Exercise aim: Reproduce every row below word for word, but omit the pictures from your copy.

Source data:
== == ==
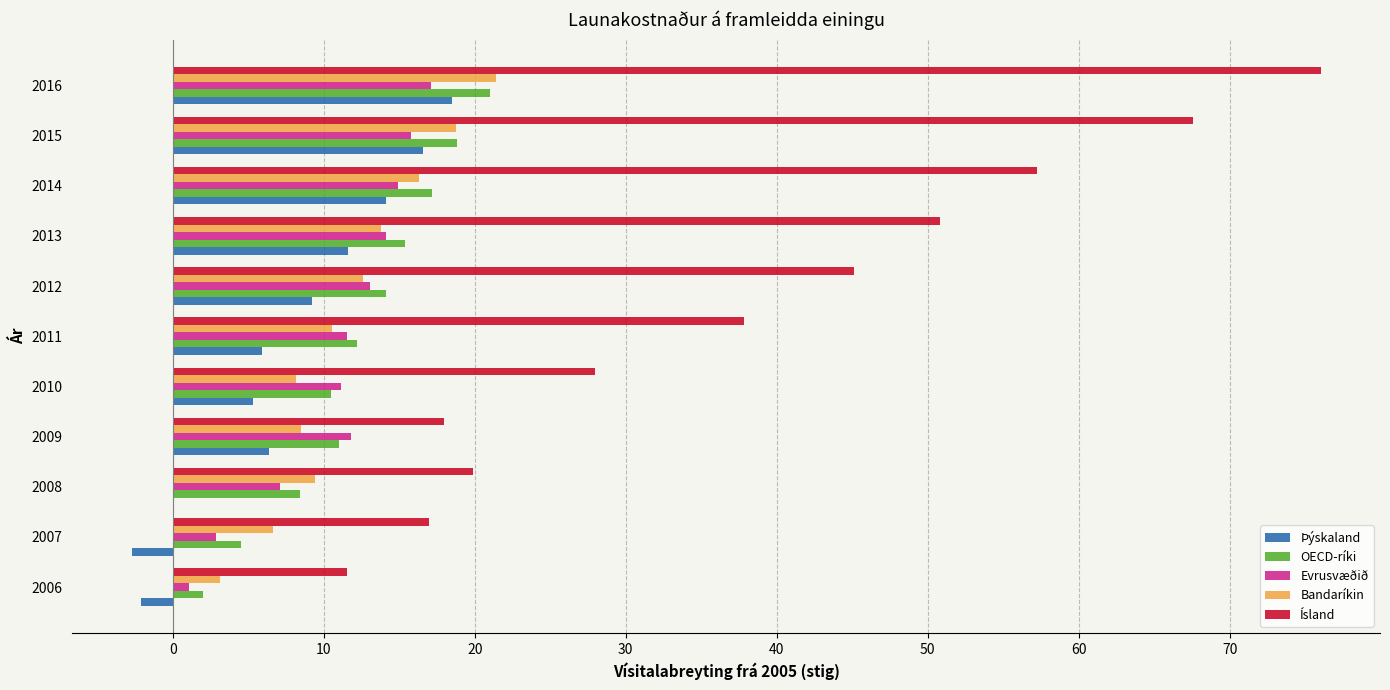

The Ísland series shows 37.8 at 2011. True or false?

True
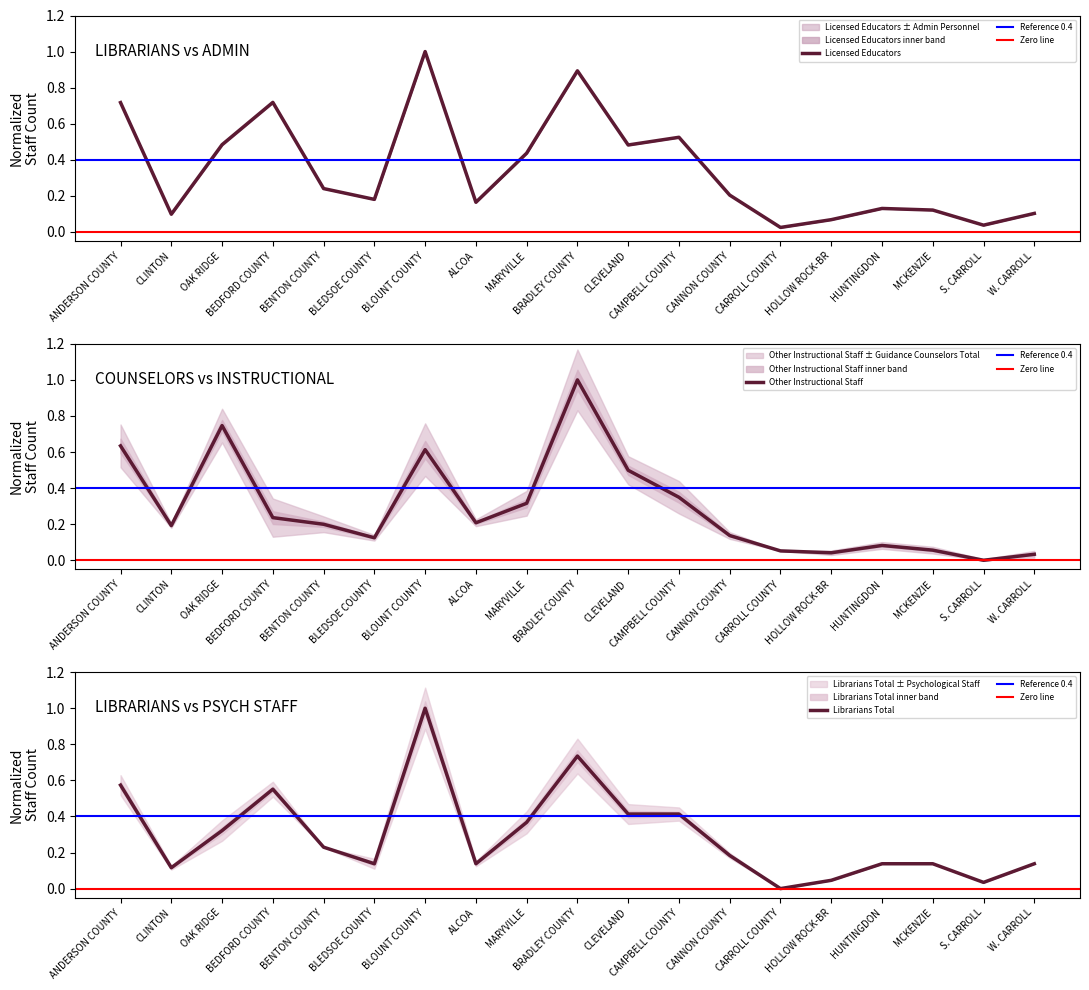

Which series changed the most between CLEVELAND and MCKENZIE?

Other Instructional Staff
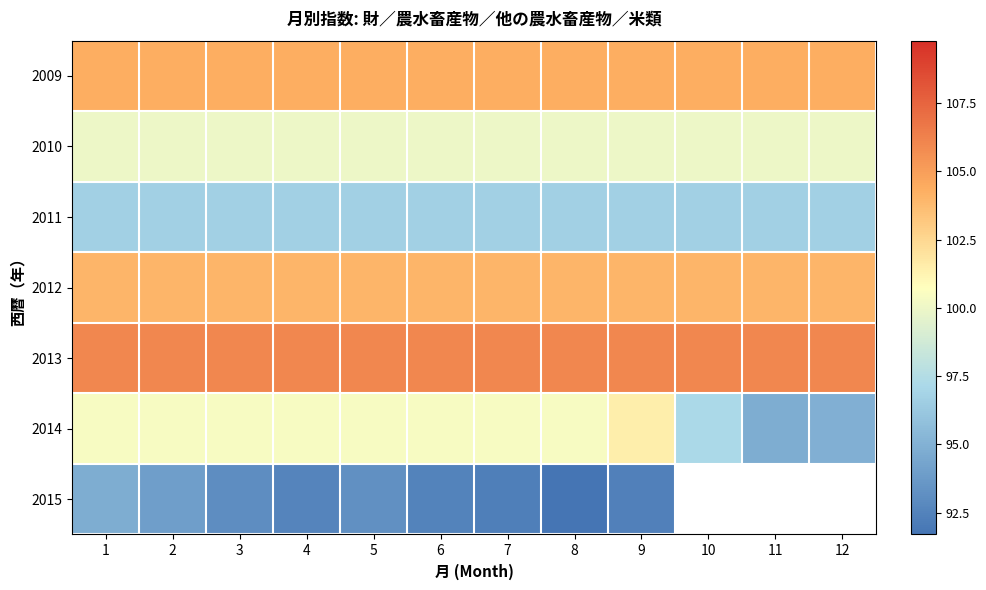

At which label does 2014 reach its minimum?

11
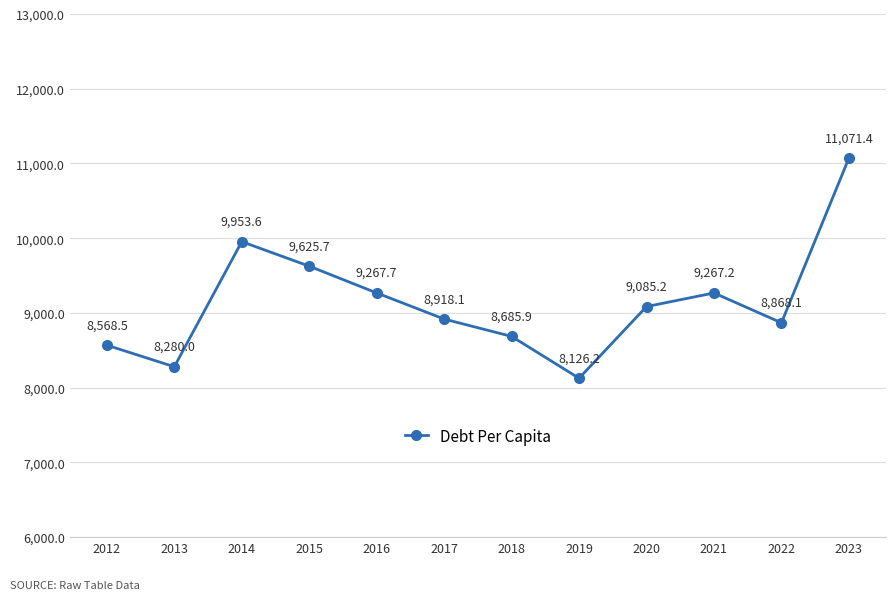

How many data points does each series have?

12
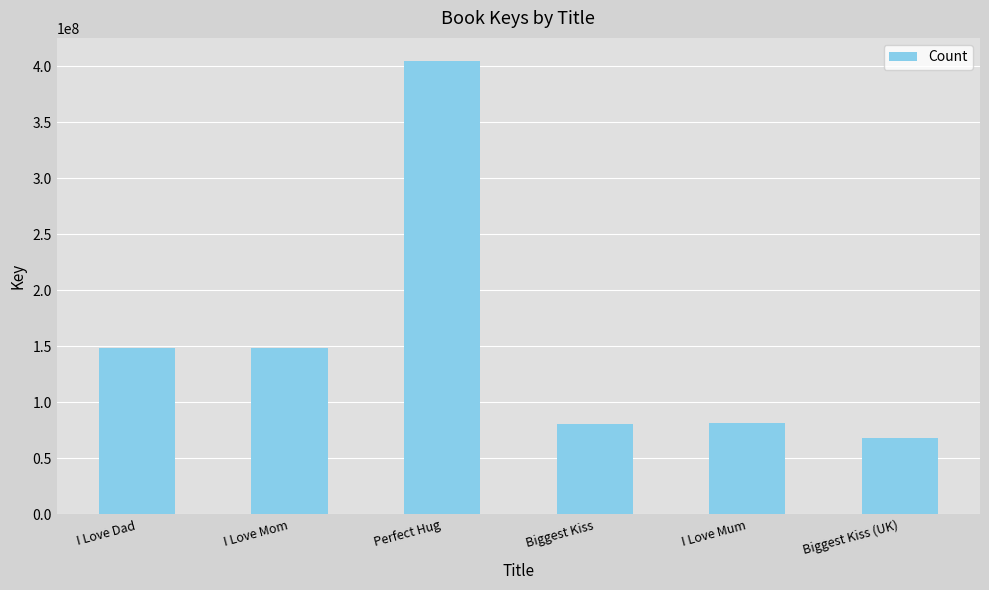

What is the value of the 1st bar from the left?

148071036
== == ==
Problem solution:
The Ísland series shows 37.8 at 2011. True or false?

True

Which series changed the most between CLEVELAND and MCKENZIE?

Other Instructional Staff

At which label does 2014 reach its minimum?

11

How many data points does each series have?

12

What is the value of the 1st bar from the left?

148071036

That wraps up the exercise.